Emmie (Better Make It A Double)

My twin boys are totally different, though parented more or less the same, but in some ways I feel like I lumped the whole first child/second child experience into one really intense jumble. N is still quite clingy at almost 18 months, and O is quite happy to go off without me if it involves nice people and new things to play with. I think the intensity of having twins led me away from my earlier AP ideas to find my own middle ground, though I realize this is different for everyone. I think your perspective makes a lot of sense, though, and that you're doing great by each kid. They're different kids, you're a different person a couple of years later - you can't always tease out what's what. IMHO, it just goes to show that there's more than one way to be a good mother.

cloudscome

Oh yeah, secure the oxygen for sure. Interesting discussion. I'd love to come to one of those parties, but I am afraid to leave my boys.... nah, just kidding, I could do it!

Moxie

I'm the one who referred to her two boys as "these two assholes" today (they couldn't hear me, and they're 4.5 and 16 months, so come on--they're assholes).

But yeah. El C still loves me best. From the very beginning El P has loved his Daddy more, even though we had a much easier start and I was crazy in love with him much earlier than I had been with El C. When El P was a few weeks old I thought he was developing GERD because he'd cry all day. But he'd stop crying in the evening and on weekends. Finally I just figured out that he wanted to be with his dad. And he still does. My husband blogged about how I can't even get El P to sleep at night anymore (since 11-12 months) here:
http://laidoffdad.typepad.com/lod/2006/08/somnambular_ret_1.html
(Extra-big kisses to the commenters there who've clearly never read either of us before and assumed we needed to be told that teaching your child to put himself to sleep would help us out. Uh, thanks.)

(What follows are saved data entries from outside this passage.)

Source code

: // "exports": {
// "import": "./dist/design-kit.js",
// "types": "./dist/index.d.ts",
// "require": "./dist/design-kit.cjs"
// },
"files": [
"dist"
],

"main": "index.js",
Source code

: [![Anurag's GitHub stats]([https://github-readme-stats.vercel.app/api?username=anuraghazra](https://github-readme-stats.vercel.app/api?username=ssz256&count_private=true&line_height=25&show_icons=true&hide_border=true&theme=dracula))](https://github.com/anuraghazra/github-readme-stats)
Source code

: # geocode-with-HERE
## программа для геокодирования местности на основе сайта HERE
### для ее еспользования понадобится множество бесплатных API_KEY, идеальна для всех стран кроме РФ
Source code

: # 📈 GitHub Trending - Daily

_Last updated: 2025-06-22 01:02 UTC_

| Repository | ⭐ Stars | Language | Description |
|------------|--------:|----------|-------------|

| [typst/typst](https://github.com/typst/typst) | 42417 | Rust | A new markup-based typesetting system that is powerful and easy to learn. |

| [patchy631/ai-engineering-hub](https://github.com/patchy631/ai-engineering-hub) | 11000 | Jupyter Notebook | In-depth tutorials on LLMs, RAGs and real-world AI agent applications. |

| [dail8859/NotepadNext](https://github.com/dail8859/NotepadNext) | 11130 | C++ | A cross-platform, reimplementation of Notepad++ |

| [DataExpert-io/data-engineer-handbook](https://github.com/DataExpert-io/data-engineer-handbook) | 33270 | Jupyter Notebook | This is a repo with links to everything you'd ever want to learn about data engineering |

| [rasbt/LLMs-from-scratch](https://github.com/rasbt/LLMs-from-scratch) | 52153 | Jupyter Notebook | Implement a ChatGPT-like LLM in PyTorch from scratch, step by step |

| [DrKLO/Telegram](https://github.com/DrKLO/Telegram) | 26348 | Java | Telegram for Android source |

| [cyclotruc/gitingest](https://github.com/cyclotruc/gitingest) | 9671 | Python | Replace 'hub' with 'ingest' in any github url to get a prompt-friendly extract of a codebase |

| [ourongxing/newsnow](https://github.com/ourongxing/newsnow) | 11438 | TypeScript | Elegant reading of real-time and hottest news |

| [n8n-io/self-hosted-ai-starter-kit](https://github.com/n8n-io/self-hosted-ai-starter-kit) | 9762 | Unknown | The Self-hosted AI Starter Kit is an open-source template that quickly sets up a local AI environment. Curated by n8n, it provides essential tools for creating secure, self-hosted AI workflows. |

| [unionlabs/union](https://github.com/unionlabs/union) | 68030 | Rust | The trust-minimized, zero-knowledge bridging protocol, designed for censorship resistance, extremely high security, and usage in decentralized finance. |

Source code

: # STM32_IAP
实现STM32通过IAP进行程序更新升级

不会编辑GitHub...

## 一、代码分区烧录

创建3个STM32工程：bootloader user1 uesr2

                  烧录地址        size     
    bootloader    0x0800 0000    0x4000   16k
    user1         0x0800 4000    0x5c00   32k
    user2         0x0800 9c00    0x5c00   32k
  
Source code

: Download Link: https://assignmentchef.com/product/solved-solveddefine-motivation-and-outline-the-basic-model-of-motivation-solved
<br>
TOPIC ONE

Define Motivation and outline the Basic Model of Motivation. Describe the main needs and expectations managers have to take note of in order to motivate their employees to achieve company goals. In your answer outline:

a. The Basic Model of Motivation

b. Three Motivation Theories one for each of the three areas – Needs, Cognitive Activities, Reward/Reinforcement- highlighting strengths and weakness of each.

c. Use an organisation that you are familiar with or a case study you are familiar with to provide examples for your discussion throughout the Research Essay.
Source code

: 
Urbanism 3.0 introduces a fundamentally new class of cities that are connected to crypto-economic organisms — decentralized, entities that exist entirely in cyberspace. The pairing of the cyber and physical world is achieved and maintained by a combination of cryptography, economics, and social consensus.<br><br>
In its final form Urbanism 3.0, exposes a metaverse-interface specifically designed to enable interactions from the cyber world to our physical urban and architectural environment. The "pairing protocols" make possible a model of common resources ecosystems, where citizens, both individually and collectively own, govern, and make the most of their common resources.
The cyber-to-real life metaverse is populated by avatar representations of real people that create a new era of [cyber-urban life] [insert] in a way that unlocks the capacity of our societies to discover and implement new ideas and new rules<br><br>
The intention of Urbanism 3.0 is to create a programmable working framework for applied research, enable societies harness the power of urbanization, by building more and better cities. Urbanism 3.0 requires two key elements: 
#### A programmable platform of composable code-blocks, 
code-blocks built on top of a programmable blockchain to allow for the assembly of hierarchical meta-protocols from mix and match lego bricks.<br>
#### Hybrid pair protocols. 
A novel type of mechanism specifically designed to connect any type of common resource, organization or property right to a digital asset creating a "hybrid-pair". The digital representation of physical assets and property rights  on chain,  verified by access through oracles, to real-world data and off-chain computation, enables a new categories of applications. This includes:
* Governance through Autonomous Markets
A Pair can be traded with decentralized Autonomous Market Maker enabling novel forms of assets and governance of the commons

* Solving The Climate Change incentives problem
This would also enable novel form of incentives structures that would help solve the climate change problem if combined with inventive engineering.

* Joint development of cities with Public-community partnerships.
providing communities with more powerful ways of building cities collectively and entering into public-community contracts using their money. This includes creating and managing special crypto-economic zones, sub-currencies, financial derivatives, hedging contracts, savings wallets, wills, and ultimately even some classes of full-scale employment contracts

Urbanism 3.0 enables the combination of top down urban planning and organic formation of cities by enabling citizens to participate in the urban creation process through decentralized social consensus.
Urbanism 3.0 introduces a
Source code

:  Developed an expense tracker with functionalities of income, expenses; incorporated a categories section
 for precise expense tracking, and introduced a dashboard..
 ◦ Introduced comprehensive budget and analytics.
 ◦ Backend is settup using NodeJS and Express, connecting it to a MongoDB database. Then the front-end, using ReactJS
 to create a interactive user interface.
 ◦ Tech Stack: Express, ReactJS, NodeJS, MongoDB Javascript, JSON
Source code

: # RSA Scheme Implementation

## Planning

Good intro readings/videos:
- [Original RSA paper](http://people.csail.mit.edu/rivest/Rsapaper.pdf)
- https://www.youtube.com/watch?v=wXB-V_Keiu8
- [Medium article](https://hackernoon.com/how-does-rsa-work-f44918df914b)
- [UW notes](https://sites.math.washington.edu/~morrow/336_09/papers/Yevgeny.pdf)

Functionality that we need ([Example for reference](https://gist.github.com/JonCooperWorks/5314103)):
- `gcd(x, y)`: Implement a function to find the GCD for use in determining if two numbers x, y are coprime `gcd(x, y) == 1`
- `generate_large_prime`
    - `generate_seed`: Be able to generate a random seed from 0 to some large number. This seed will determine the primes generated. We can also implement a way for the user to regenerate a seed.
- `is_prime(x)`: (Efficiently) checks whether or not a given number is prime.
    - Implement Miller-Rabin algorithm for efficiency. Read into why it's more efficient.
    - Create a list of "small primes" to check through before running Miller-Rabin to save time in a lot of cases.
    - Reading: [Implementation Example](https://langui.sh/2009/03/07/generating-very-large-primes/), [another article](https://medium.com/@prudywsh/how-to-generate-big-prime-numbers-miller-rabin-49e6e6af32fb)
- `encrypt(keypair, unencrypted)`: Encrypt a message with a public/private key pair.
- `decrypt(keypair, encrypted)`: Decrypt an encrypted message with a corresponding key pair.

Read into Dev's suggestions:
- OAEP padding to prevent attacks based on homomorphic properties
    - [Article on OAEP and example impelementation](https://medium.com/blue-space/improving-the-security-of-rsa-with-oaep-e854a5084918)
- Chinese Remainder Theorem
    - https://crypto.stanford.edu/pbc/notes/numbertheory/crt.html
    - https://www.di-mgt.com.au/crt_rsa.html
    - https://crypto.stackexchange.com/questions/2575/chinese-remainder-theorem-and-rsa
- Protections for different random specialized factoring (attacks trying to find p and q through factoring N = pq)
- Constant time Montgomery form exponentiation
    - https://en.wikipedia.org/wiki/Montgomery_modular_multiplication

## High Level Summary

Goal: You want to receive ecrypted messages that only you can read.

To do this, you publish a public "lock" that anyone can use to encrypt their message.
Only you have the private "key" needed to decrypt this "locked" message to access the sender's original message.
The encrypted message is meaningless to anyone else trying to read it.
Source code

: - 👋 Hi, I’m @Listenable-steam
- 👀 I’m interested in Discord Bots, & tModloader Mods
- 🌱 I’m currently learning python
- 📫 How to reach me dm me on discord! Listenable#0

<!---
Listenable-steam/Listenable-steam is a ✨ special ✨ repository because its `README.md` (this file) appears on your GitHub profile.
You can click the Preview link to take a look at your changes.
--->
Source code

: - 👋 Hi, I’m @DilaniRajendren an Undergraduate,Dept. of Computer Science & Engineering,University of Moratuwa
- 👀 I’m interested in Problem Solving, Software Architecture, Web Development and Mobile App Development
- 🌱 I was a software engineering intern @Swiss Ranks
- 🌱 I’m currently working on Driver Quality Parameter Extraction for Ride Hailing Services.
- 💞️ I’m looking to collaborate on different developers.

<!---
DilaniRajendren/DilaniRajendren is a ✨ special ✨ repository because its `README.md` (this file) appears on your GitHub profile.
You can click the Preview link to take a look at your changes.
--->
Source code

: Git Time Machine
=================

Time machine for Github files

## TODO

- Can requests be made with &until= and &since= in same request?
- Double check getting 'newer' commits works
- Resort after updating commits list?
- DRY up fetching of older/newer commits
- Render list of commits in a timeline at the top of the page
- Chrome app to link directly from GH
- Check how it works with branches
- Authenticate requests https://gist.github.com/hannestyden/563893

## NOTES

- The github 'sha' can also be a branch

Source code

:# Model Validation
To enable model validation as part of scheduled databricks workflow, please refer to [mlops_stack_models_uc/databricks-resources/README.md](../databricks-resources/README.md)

Geez, I'm long-winded. I just meant to say "What DoctorMama said." and leave it at that.

Sarah

It is reassuring to read about anyone else's children and baby-rearing (unless they lie and say it was always great, then it is not so helpful). I felt compltetly overwhelmed when my daughter was born 5 years ago. I felt house bound and weighed down. She was fussy. She was clingy until she learned to walk and sprinted away. I remember just being frustrated all the time. And although I hit many of the AP highlights, those weren't my goals. Breastfeeding was the only thing I felt confident I could do right for her. She is still a bit high strung and we can still frustrate each other. It was mazing to see how my son, now 2.5, was so different. He was quiet and easy and much better at entertaining himself or even being entertained by me. I mostly think they have a temperment difference--because I remember being shocked when he would sleep at 1 mo--I was so prepared for another inconsolable baby.

Your question: "How does my attitude effect the baby's reaction?" has bothered me over the years. If I had been calmer, would my daughter been easier? And of course, I don't really know. But it meakes me feel better that someone else is contemplating the question.

Casey

I think about this all the time. PPD hit me really hard following Ivy's birth. I can't believe that my constant crying and worrying didn't affect her in some way. She's a pretty fearful kid these days. I'd like to think it's just her nature, but I have this dreadful feeling that it's a learned behavior and that I'm the one who taught her.